The majority of that cash will come from eliminating most of Starwood’s owned hotel portfolio, said Frits van Paasschen, CEO, president and director.

"We'll continue to bring our own hotels to market, either one at a time or all at once, depending on demand," van Paasschen said. "It's important also to note that after generating all that cash, we're left with a global high-end fee business, which is an investor's dream as the business model.

"The fee business is built on long-term contracts, low variable costs, but absent the capital needs and volatility of owned real estate."

Compared with three to six months ago, "We have more [properties] on the market and we're having more discussions than we were prior to that. And that reflects a greater confidence among buyers and presumably some better financing conditions among buyers than we've seen for some time," van Paasschen said.

While Starwood may be poised to sell more hotels, it could pull back if the company doesn’t feel it’s getting the appropriate price for the asset, he said.

Strong Second Half of Year Expected

Jon Bortz, chairman, president and CEO of Pebblebrook Hotel Trust (NYSE: PEB), one of the most active hotel buyers in recent years, predicts stronger overall investment activity in the second half of 2012.

"I think what we can say is that the activity level in the second half for the industry and hopefully for us will be significantly higher than it was in the first half," Bortz said in an investor call. "We've seen a very positive momentum in the number and quality of assets in the major gateway markets that we have an interest in, and we believe that we will continue to get at least our share in both on-market and off-market transactions."

"Right now we continue to be excited about making acquisitions. We think it's still very early in the recovery. We think in almost all markets except for select service in a couple of major cities, we are a long way from replacement cost, and capital availability for new construction, particularly in urban markets outside of New York, is very, very limited."

Earlier in the year, there was an anticipation that the second half of 2012 would be somewhat like the first half of 2011’s very high level of activity, noted W. Edward Walter, CEO and president of Host Hotels & Resorts.

"I'd say expectations have moderated a bit. But clearly, we're seeing more activity, more opportunity right now than we did in the beginning of the year, and I think that doesn't surprise me in some ways. I think conditions are better," Walter said.

"We certainly still are looking to be active," said Walter, adding he’s very confident Host will be a net acquirer of properties in the near term, depending on how asset pricing plays out.

In the last buying cycle in 2006 and 2007, Host Hotels started to see pricing that "was so strong that under the assumptions under which we were comfortable underwriting assets, we started to find that we just weren't competitive as the buyer," Walter noted.

"Not because we didn't have a low cost of capital, but I think others were just being very aggressive," Walter said. "We made a decision at that point that we were better off being a seller than a buyer.
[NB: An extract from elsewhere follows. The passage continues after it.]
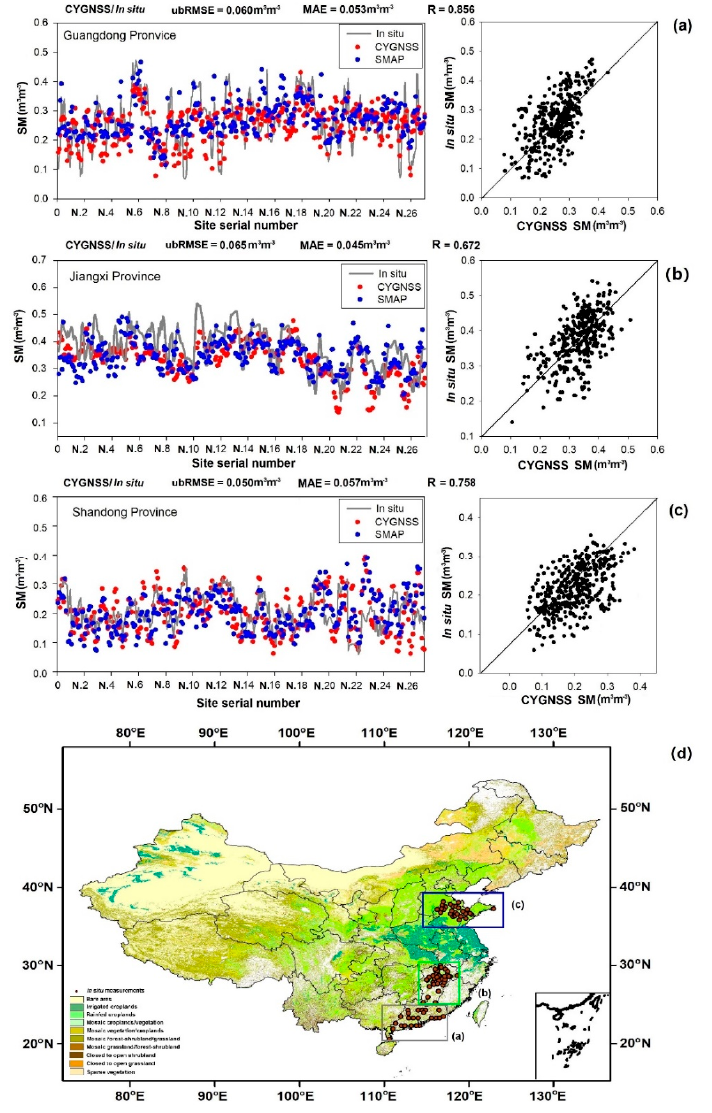
Figure 12. Correlations of the SM derived from CYGNSS, SMAP SM, and in situ measurements for three provinces with typical climate conditions, ( a ) Guangdong Province, ( b ) Jiangxi Province, ( c ) Shandong Province, ( d ) the sites distribution.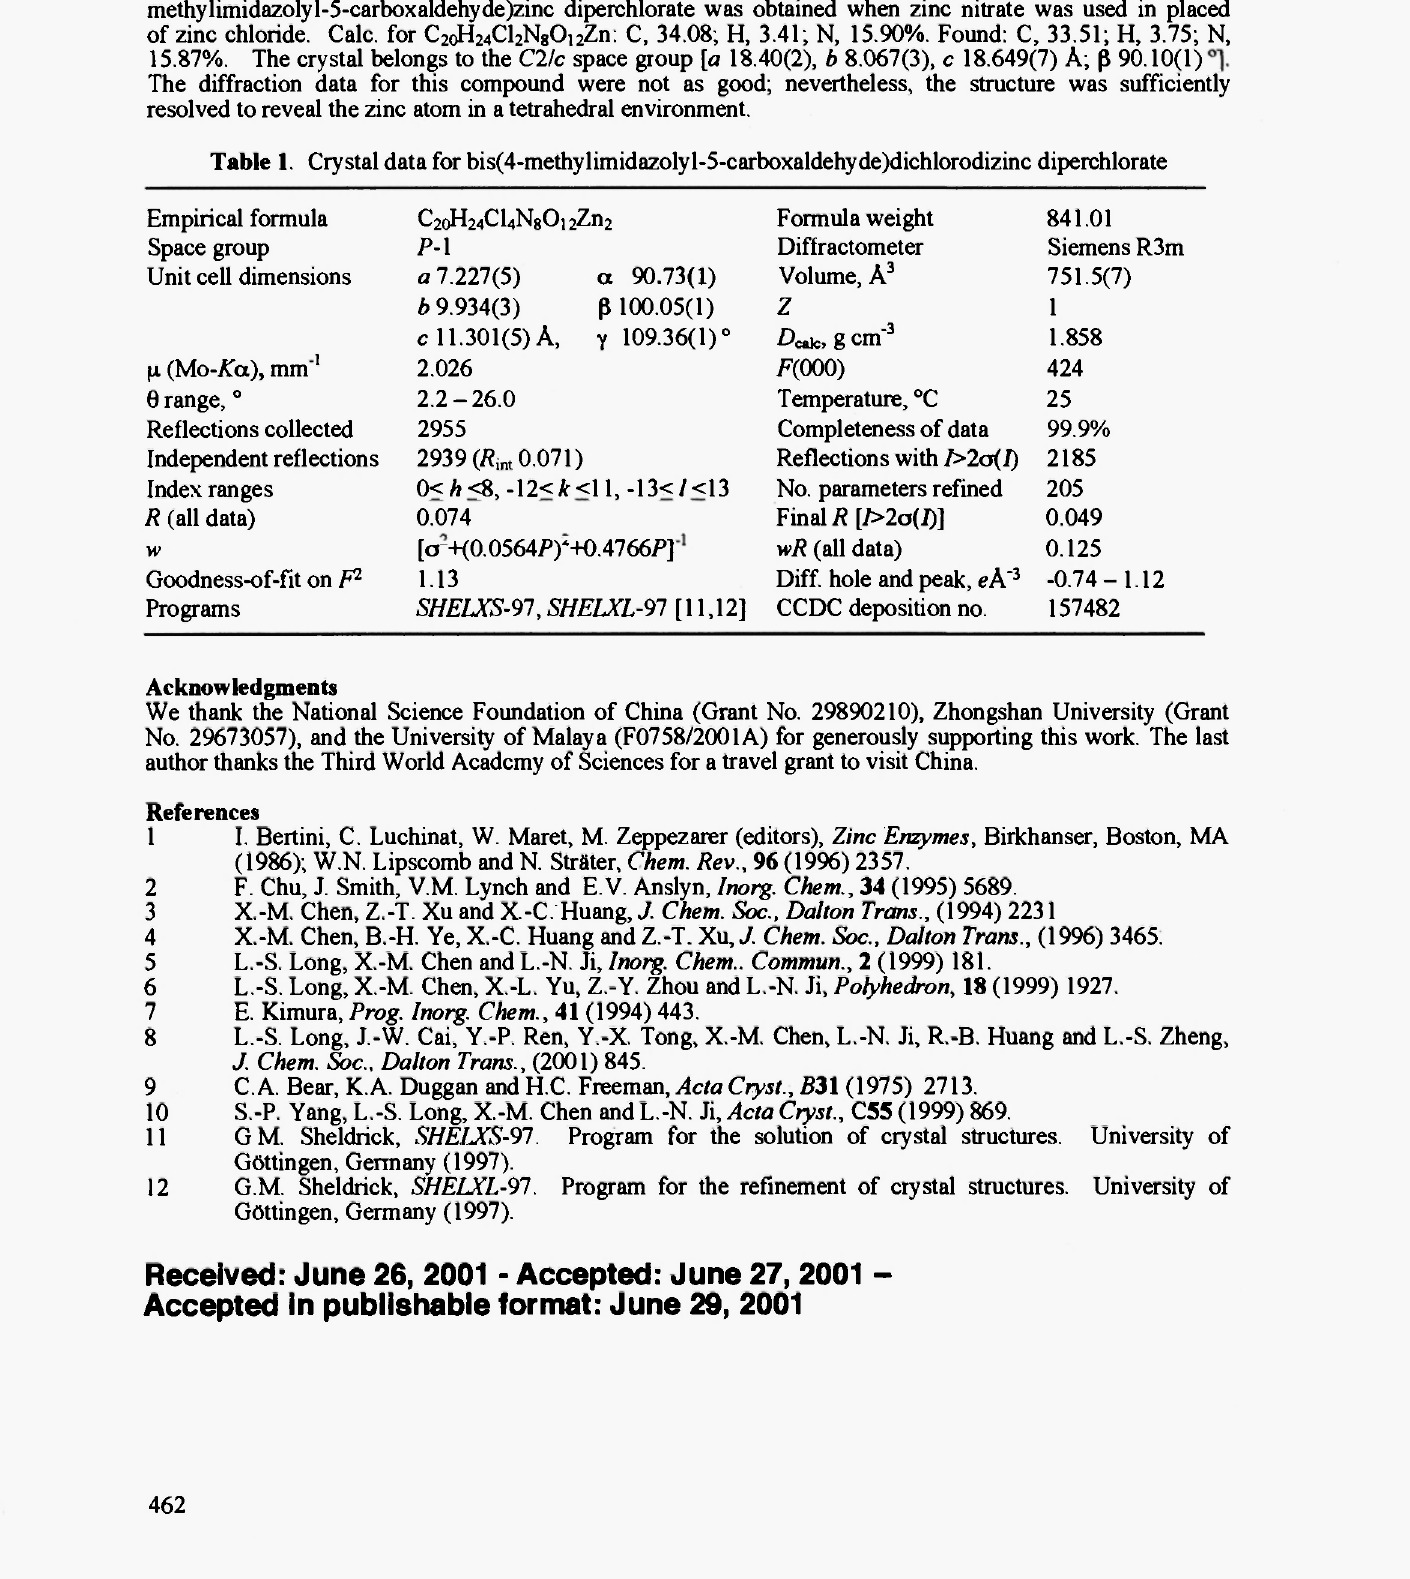
Table 1. Crystal data for bis(4-methylimidazolyl-5-carboxaldehyde)dichlorodizinc diperchlorate Empirical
I clearly anticipate that we will find the same sort of dynamic happen at some point in this cycle.

"I don't see any real signs of it yet, so I suspect that even as we look at [2013] we would still be active on the acquisition front, but it's hard to predict beyond that right now."

At least one other major chain doesn’t expect to see much acquisition activity in the next six months. Mark Hoplamazian, president and CEO of Hyatt Hotel Corp (NYSE: H), said the company is more focused on development and isn’t actively marketing any properties via third-party brokers. But Hyatt will likely sell "a property" before the end of the year, though it’s not likely to be a large transaction, Hoplamazian said.